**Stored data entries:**
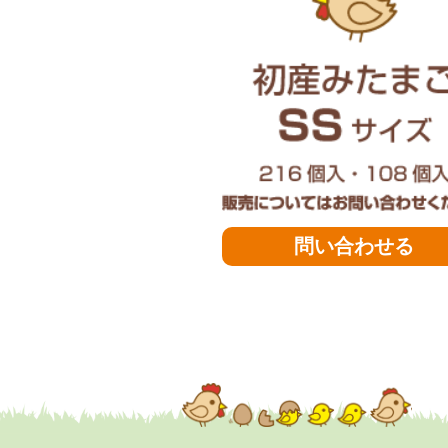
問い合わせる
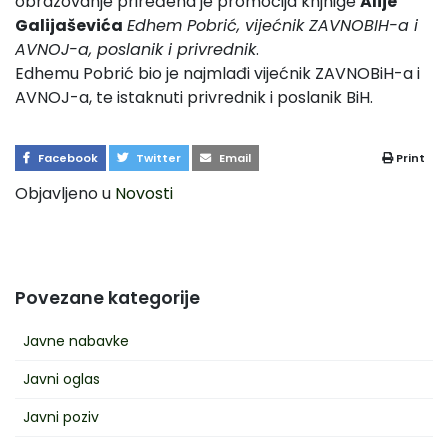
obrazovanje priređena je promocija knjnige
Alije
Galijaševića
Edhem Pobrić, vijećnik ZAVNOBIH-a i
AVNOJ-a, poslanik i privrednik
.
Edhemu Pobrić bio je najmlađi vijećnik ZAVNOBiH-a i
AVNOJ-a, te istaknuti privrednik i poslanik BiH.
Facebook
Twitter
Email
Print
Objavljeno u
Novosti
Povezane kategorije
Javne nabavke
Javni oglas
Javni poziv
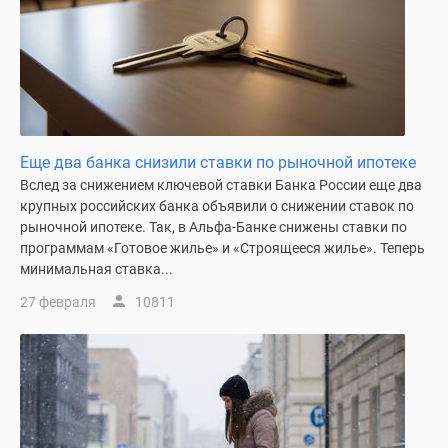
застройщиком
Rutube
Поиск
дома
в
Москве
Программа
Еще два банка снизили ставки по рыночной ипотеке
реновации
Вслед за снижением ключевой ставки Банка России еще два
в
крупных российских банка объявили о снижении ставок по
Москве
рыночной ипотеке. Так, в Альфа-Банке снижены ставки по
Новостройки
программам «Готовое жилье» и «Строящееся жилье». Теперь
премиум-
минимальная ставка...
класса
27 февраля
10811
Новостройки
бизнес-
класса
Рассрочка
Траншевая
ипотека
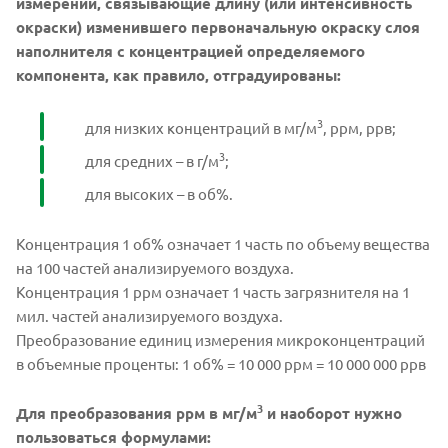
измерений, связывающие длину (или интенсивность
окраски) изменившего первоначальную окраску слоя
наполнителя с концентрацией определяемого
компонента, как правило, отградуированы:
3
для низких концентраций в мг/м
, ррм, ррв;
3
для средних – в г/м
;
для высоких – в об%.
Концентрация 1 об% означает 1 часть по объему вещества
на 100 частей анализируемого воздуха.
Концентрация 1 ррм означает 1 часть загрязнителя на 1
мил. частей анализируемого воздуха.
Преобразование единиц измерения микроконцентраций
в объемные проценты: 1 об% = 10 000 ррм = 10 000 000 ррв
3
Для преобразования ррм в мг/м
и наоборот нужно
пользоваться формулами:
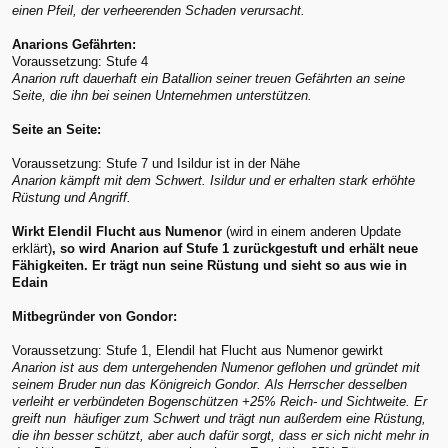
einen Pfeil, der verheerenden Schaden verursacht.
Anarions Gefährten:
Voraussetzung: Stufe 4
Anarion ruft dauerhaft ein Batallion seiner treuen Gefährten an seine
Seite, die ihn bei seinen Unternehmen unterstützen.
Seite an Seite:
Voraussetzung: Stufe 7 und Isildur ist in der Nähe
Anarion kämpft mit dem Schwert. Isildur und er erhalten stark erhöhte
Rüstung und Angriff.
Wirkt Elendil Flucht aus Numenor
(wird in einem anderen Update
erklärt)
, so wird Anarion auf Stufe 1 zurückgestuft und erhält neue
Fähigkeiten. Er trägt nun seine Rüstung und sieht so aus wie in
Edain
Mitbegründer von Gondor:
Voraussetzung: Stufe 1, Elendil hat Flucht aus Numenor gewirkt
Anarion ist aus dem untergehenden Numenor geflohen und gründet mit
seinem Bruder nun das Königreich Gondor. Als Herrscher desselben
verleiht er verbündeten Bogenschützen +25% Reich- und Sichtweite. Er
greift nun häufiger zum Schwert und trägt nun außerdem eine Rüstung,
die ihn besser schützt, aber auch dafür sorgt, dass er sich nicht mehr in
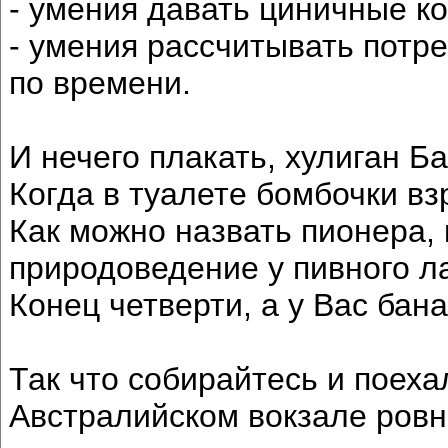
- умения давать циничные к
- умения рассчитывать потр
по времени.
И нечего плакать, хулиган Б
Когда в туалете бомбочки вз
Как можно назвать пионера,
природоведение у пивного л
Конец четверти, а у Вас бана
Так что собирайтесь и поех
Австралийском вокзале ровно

**WHAT YOU ARE ASKED TO DO:** Write out the lines exactly, everything from the line containing "измерений, связывающие длину" down to the line containing "Преобразование единиц измерения", both of them included.

**TASK RESULT:**
измерений, связывающие длину (или интенсивность
окраски) изменившего первоначальную окраску слоя
наполнителя с концентрацией определяемого
компонента, как правило, отградуированы:
3
для низких концентраций в мг/м
, ррм, ррв;
3
для средних – в г/м
;
для высоких – в об%.
Концентрация 1 об% означает 1 часть по объему вещества
на 100 частей анализируемого воздуха.
Концентрация 1 ррм означает 1 часть загрязнителя на 1
мил. частей анализируемого воздуха.
Преобразование единиц измерения микроконцентраций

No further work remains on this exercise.